↓
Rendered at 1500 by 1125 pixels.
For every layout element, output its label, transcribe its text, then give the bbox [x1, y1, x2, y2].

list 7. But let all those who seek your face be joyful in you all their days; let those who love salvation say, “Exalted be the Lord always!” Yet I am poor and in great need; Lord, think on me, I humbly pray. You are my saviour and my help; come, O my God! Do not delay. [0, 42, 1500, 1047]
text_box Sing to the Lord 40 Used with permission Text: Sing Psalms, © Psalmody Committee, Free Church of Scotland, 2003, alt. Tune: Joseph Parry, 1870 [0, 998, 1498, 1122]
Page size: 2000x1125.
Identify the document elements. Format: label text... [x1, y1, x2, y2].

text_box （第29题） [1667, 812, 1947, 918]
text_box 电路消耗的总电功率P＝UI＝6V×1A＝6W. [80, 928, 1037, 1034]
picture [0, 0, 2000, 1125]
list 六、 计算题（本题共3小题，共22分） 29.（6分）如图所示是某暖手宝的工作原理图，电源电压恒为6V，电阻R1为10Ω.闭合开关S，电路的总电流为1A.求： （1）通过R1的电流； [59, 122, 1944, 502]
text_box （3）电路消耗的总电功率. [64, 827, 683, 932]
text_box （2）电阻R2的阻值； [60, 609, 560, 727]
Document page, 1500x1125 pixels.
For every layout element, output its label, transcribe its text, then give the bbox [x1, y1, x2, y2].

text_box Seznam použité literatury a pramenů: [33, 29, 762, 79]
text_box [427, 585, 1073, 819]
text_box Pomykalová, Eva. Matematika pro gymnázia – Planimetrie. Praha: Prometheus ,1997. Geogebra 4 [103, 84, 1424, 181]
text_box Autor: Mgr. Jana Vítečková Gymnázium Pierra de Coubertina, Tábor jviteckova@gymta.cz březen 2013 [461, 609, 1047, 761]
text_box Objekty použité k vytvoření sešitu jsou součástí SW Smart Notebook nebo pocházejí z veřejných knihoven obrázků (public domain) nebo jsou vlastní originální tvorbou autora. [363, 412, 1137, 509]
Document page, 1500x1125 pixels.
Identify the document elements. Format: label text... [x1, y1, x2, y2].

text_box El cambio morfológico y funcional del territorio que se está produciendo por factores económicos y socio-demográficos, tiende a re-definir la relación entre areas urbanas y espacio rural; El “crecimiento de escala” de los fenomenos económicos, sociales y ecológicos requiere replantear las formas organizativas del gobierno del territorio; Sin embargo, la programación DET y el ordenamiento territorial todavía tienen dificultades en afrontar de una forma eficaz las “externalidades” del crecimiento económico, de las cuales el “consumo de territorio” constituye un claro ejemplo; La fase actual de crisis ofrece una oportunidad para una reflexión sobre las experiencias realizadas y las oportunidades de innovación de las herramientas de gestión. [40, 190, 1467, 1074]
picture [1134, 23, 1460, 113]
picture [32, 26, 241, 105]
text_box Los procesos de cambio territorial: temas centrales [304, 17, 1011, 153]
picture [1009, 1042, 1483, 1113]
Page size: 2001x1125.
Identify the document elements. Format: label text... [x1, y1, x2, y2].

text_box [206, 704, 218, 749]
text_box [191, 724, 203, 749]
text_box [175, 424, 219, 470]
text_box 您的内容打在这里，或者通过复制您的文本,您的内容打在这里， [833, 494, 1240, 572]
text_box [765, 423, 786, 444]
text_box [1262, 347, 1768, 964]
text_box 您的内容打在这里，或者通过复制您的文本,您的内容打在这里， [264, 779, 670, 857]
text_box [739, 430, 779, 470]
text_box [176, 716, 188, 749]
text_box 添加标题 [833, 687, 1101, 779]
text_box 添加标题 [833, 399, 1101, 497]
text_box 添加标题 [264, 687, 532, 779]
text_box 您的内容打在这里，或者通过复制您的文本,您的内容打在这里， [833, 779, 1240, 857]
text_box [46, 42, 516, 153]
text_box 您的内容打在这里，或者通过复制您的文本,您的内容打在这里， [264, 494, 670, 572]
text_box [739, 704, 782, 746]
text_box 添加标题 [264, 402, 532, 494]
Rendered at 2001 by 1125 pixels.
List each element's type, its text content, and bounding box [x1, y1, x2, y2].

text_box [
↑
- _What the task asks_
Make a copy of each line in the records that has the word "pixels".

- _Written answer_
Rendered at 1500 by 1125 pixels.
Document page, 1500x1125 pixels.
Document page, 1500x1125 pixels.
Rendered at 2001 by 1125 pixels.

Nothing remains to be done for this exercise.